Liebe deine Mutter solange es noch geht, ist sie gestorben ist es zu spät.
Nein, nicht nur heute am Muttertag denke ich an meine Mutter, eigentlich fast jeden Tag. Am 8. November 2013 ist sie gestorben und ich bin so unendlich dankbar, dass ich noch drei Wochen davor die Möglichkeit hatte mich mit ihr aus zu sprechen. Es gab so Vieles das sich in all den Jahren angesammelt hatte. So Vieles das unausgesprochen zwischen uns stand. Ich bin die Älteste von fünf Kindern. Meine Mutter hat sich schon früh scheiden lassen, mein „Vater“ hat sie betrogen und belogen. In meiner Kindheit pendelten wir oft zwischen Deutschland und Österreich. (Mein Vater ist Deutscher). Nach der Scheidung meiner Eltern blieben wir in Österreich. Meine Mutter musste arbeiten gehen und ich musste auf meine Geschwister aufpassen. Natürlich mussten wir auf sehr viel verzichten, was mir aber nichts ausmachte, ich war, und bin auch heute noch, eher bescheiden. Ich stellte nie große Ansprüche, ich freute mich über kleine Dinge. Ich versuchte meine Mutter zu unterstützen, bei meinen Geschwistern oder im Haushalt. Im Gegensatz zu meiner Schwester, die war sehr fordernd, den ganzen Tag unterwegs und außer sie selbst, hat sie nicht viel anderes interessiert.
Ich war schon als Kind sehr besorgt um meine Mutter, ich verzichtete auf Taschengeld, oder ich sparte das Geld das ich bekam, um es Mama zu geben, damit sie Essen kaufen kann. Immer machte ich mir Sorgen um sie, und immer hatte ich das Gefühl, nicht das Kind meiner Mutter zu sein, immer hatte ich das Gefühl meine Schwester wird geliebt umsorgt und gehätschelt und ich, na ja ich war halt auch da…

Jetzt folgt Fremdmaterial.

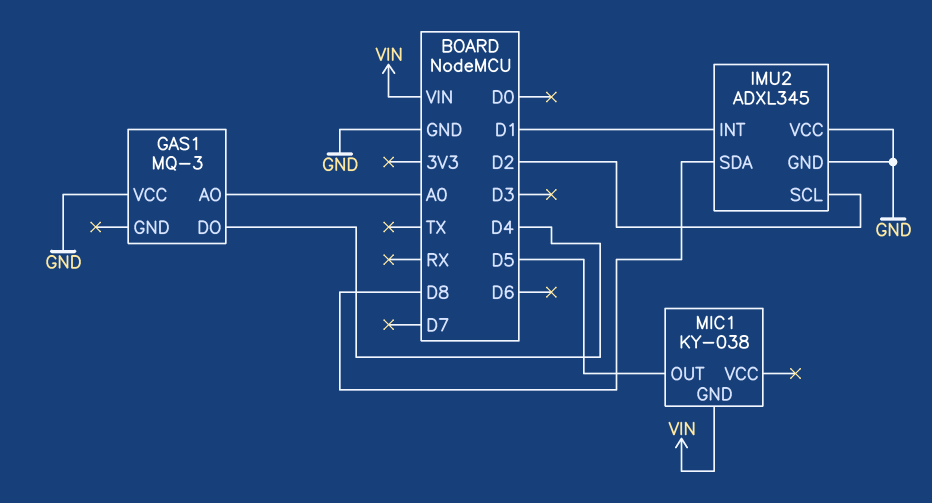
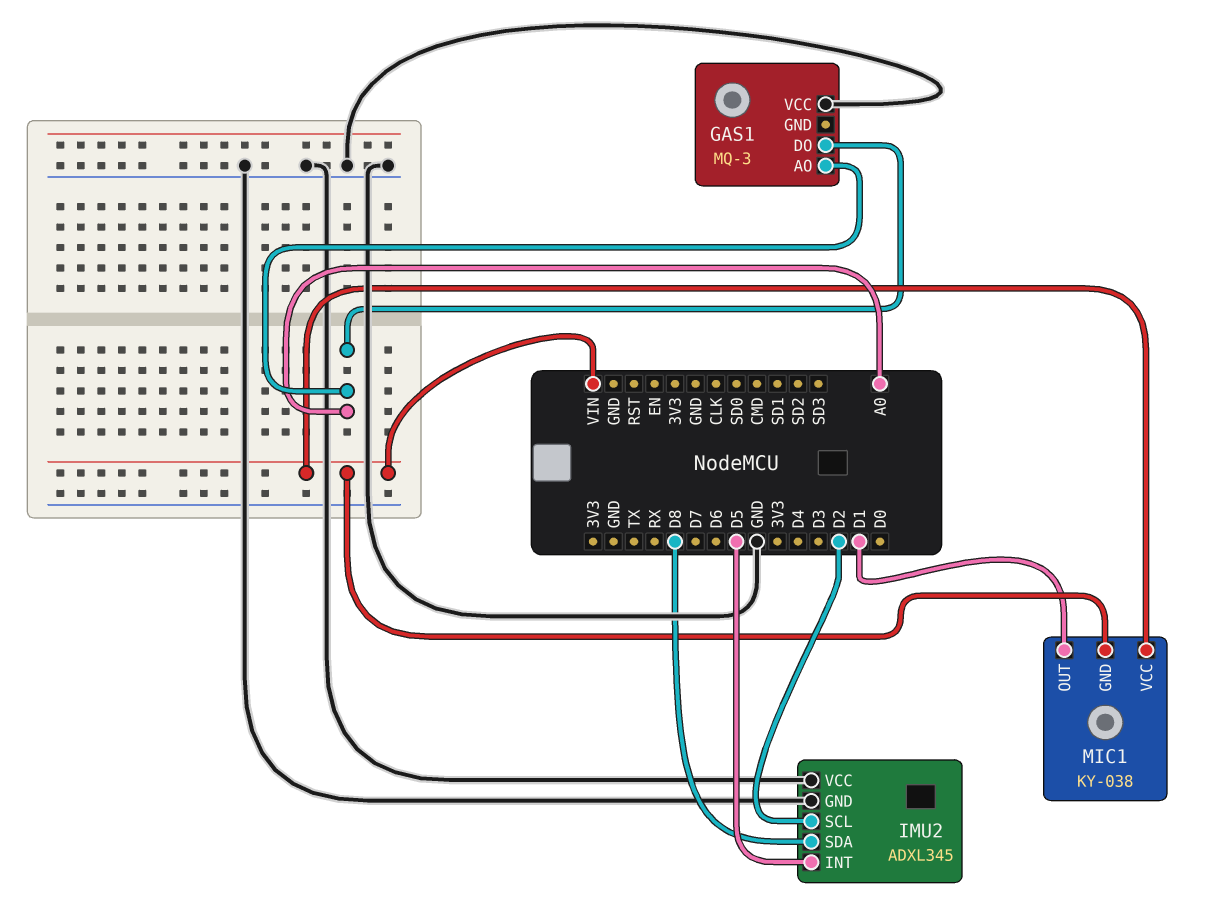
GAS1 pin DO: D4 -> A0
IMU2 pin INT: D1 -> D5
MIC1 pin OUT: D5 -> D1
MIC1 pin VCC: none -> VIN

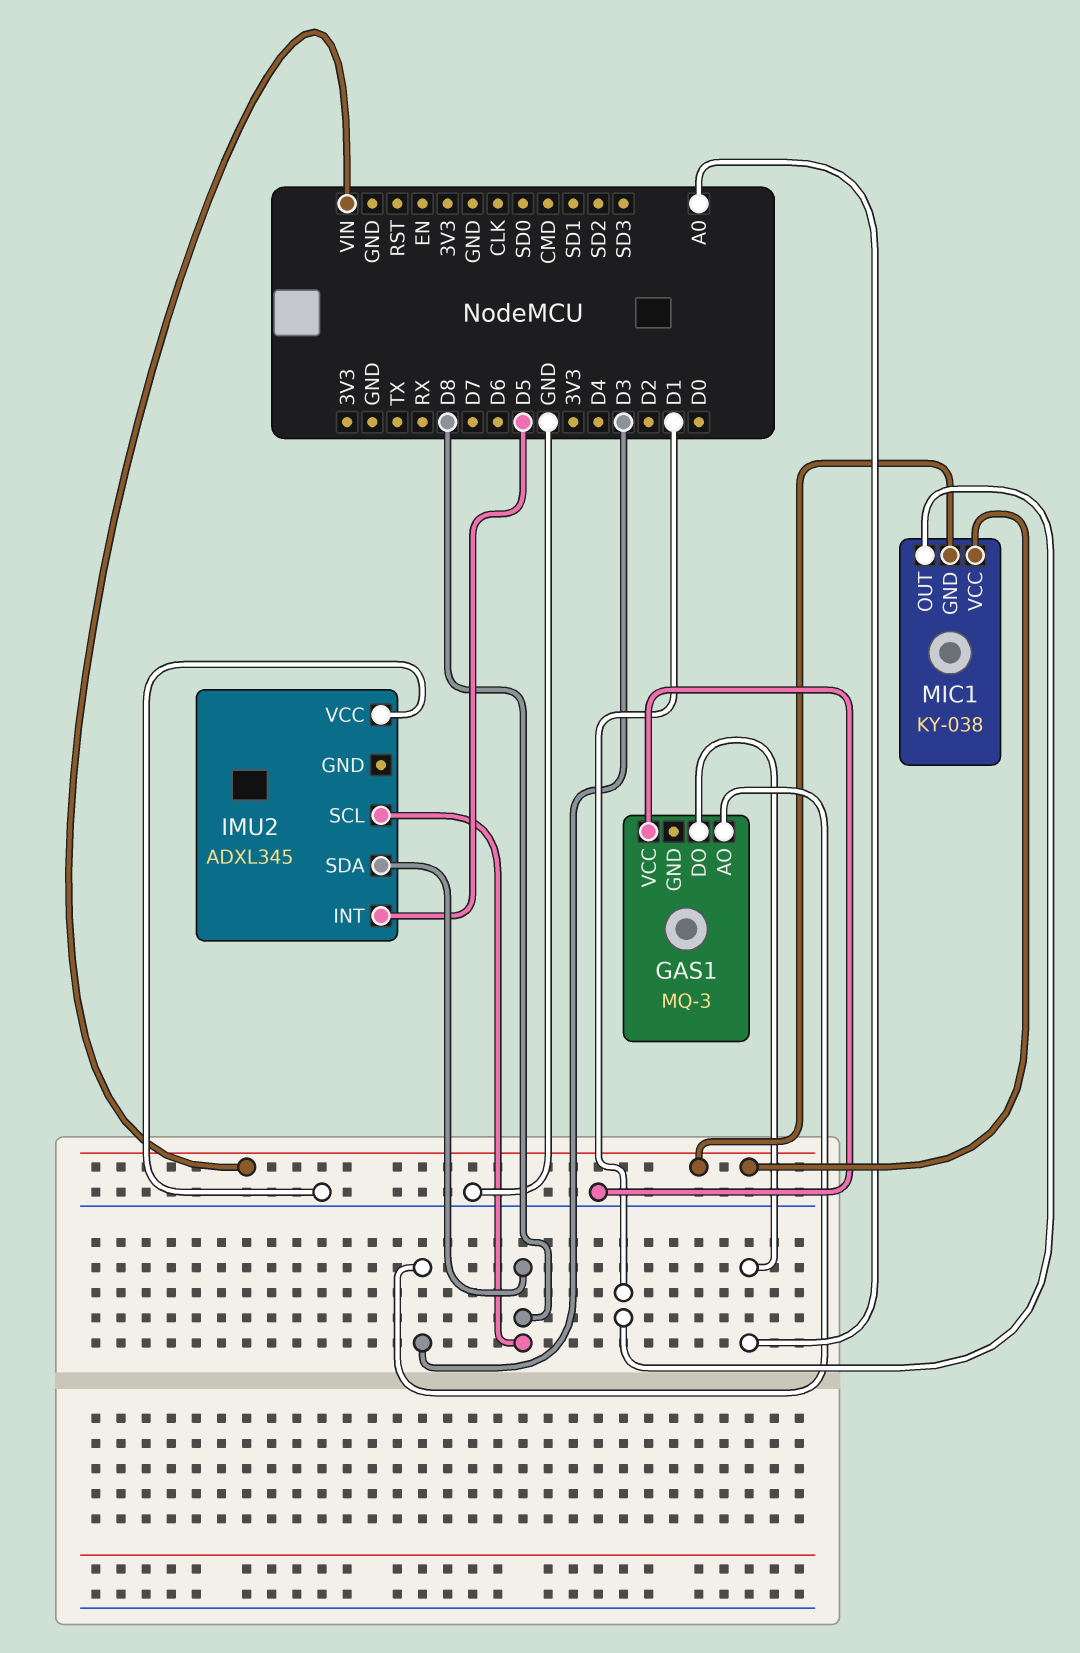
GAS1 pin AO: A0 -> D3
IMU2 pin GND: GND -> none
IMU2 pin SCL: D2 -> D8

Später, als wir erwachsen waren, meine Schwester wohnte neben meiner Mutter, so konnte sie kommen und gehen wann sie wollte, Mama war ja da, Haushalt, Kinder…Mama war ja da, sie kocht, wäscht, bügelt und schaut auf die Kinder. Wenn ich meine Mutter besucht habe war es immer schwierig eine Unterhaltung zu führen, weil immer jemand da war. Schauen was Mama gekocht hat, ob die Wäsche gebügelt ist und wehe wenn nicht…
Und dann wurde Mama schwer krank. Ich habe sie fast täglich im Krankenhaus besucht, mit Ärzten gesprochen, ihre Wäsche gewaschen. Nachts um 12 bin ich mit meinem Bruder ins Krankenhaus gefahren, auf die Intensivstation, weil die Ärzte nicht wussten ob sie die Nacht überleben wird. Ich nahm sie zu mir um sie zu pflegen, obwohl ich das eigentlich nie wollte…
Es war so ca. drei Wochen bevor sie gestorben ist. Das Gespräch dauerte vier Stunden, ich hab sie gefragt warum sie mir immer das Gefühl von Minderwertigkeit gegeben hat, warum meine Schwester mehr Wert war als ich und auch mein Bruder ( der ihr auch immer geholfen hat, wenn auch auf andere Art und Weise). Und Mama war entsetzt und ihre Worte waren:“ Ich habe das alles nicht gewusst, ich wusste nicht wie du dich fühlst, weil du nie darüber gesprochen hast. Ich habe dich insgeheim immer bewundert, weil du so stark warst und noch bist, weil du schon als Kind dein Leben selbst gemeistert hast, weil du nie um Hilfe gebeten hast, weil du nie um Rat gefragt hast, weil du nie bei mir geweint hast…deine Schwester war immer so hilflos, sie konnte alleine ihr Leben nicht auf die Reihe bekommen, du bist so anders, du hast immer alles im Griff, du hast gut erzogene Kinder die mit beiden Beinen im Leben stehen und sehr erfolgreich sind, du hast eine funktionierende Partnerschaft. Ich hatte oft ein schlechtes Gewissen dir gegenüber, weil ich weiß das ich dir zuviel auferlegt habe, aber ich war selbst so hilflos, ich wusste oft nicht wie es weiter gehen soll und du warst Diejenige die mir Kraft gegeben hat.
Der Tag an dem sie starb war ein Verabschieden ohne viele Worte…es war ja alles gesagt…
An jedem Muttertag, seit ich laufen konnte, bis zu dem Jahr in dem sie starb, bekam Mama von mir Vergiss mein nicht und seit dem ersten Frühling nach ihrem Tod wachsen sie in meinem Garten.
Mit meiner Schwester habe ich mich danach auch ausgesprochen. Sie starb drei Jahre nach Mama.